Phantasm 2: In the Shadow of Iniquity (three)
         by Christopher J. Levinson
Page 1 of 18

Chapter Eight

Geyser Ritual

These are times that try men's souls. The summer soldier and the sunshine patriot will, in this crisis, shrink from the service of their country, but he that stands it now deserves the love and thanks of man and woman. Tyranny, like hell, is not easily conquered; yet we have this consolation with us, that the harder the conflict, the more glorious the triumph.

Thomas Paine.

Laura found that the complex Minarthan society fascinated her, something she hadn't felt for a very long time. She could see how rich their culture was, how their very civilisation was shaped around their world. That did not necessarily account for their nature, though. They were remarkably curious creatures, inquisitive, always wanting to learn.

That was the reason the anthropologists shared so little with them. Malcom and the others understood that to give them something would only serve to increase their interest; they would not be satisfied, they would always desire more and wouldn't understand when it wasn't given to them. The anthropologists were concerned about interference in their culture, sharing technology, because they feared it would create a dramatic change within their society which might prove irrevocable. To introduce new concepts to them ran the risk of irreversibly damaging what the Minarthans had, and because of that, of damaging who they - as a species - were. Their culture was a legacy of music and dance, plus the little they could create themselves without it crumbling to dust in their hands. They were underdeveloped and simplistic, but because of that, in their own way, they were beautiful. Almost enviable. The anthropologists did not believe that the sacrifice of beauty for knowledge would be worth the price.

But what the anthropologists likewise didn't understand was that they were changing them anyway.
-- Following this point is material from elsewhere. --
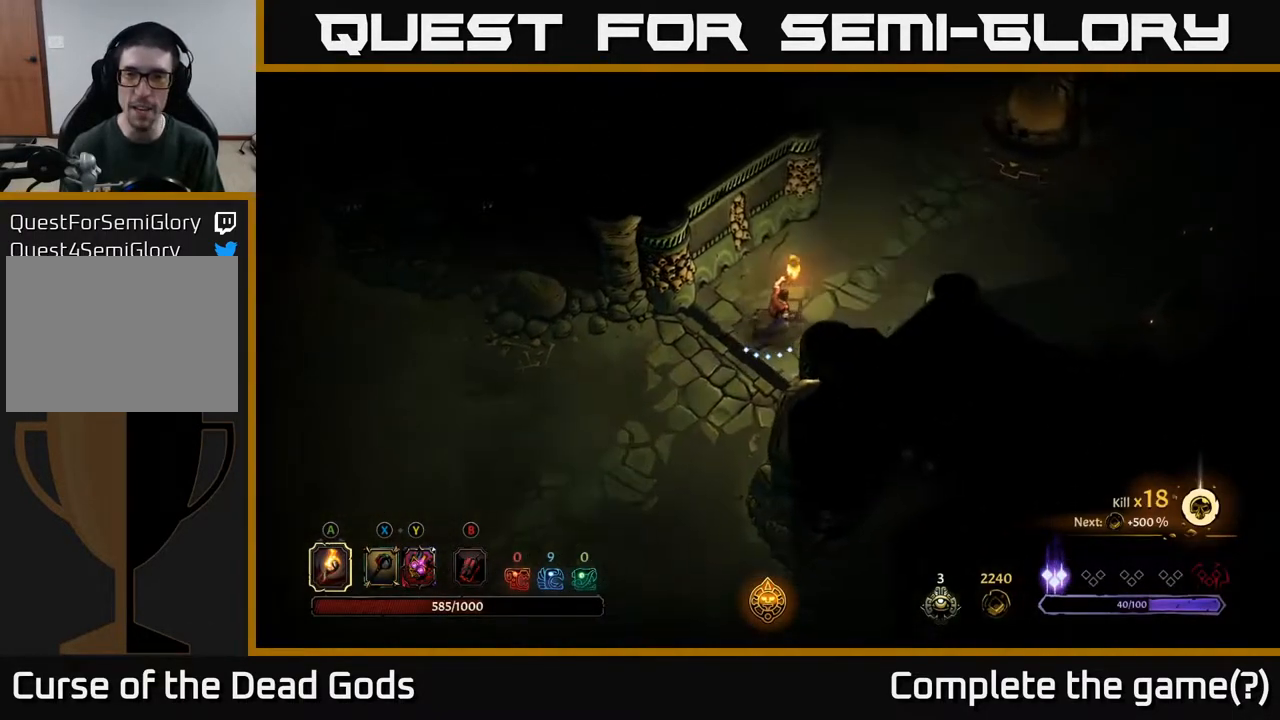
{"buttons": [], "left_stick": "up-right", "right_stick": "center", "events": []}
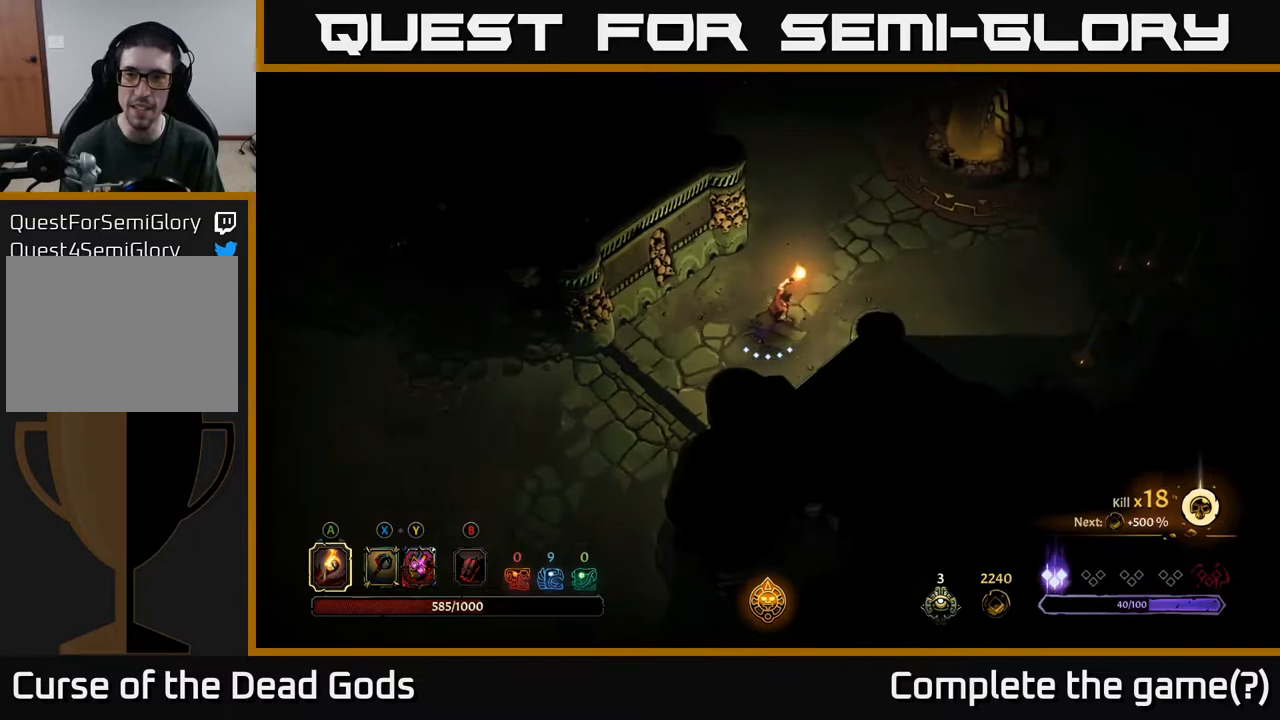
{"buttons": [], "left_stick": "up-right", "right_stick": "center", "events": []}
It seemed apparent that they had already interfered with the Minarthan culture, though they themselves didn't realise it. This world was home to the Minarthans, it was the anthropological presence that did not belong. Humans weren't the natives here. As soon as they had set foot on Minarth they had interfered with the life-cycles of all those who resided there by introducing the barrier stopping animals from moving between areas. By its very nature, observation and study meant that non-interference wasn't possible - the Minarthans reacted to their world, to their environment, and suddenly humans were a part of it. The spaceport, the small settlement, they were all only minor infringements on the world but they all impacted the Minarthans, no matter how minutely. They had changed the ecology, they'd changed everything that was normal. They had already interfered.

And they weren't truly attempting a study of the Minarthans, rather they were trying to make them seem more familiar. They were watching them rather than observing them, comparing the Minarthans to life as they already knew it. They were trying to take something utterly foreign and make it human.

Laura knew this because she had taken the time to connect to the network of minds and slip inside Malcom's thoughts, touching his experiences and memories, gaining valuable insights into the Minarthans, learning how to understand their "stick" language and discovering how they interpreted human speech. She had seen the extent of anthropologist-Minarthan interaction in everything Malcom remembered. When they had first arrived and begun to interact with them they had not understood the possible impact it might have and the anthropologists had introduced the Minarthans to Commonwealth history, and later to human history, teaching the Minarthans about themselves. They did not see any harm in showing another race what life was like on other worlds. The Minarthans, though, became obsessively attracted to human culture more than any other. As the anthropologists were humans, the people they seemed to most admire, the more they learnt the more obsessed they became with humanity itself. They immersed themselves in what they learnt, assimilating all the knowledge and incorporating it into their lives, into themselves. They began to base all their interaction with humans upon history, religion and human culture. They assigned themselves special names for when they communicated with the anthropologists - Adam-Eve, Dickens-Bronte, Einstein-Curie. The anthropologists were not as alarmed by this as they should have been; in fact, it was the opposite, they were pleased as the contexts of the names they had chosen revealed the Minarthans to be hermaphroditic with an individual Minarthan possessing both male and female sexual organs, a fact they hadn't known and were intrigued by. Soon afterwards, however, they became more cautious, introducing their non-interference policy. This was when the business of disguising themselves in invisibility cloaks started, studying their society from the inside without fear of detection, enabling them to learn about the Minarthans while supposedly not polluting their culture.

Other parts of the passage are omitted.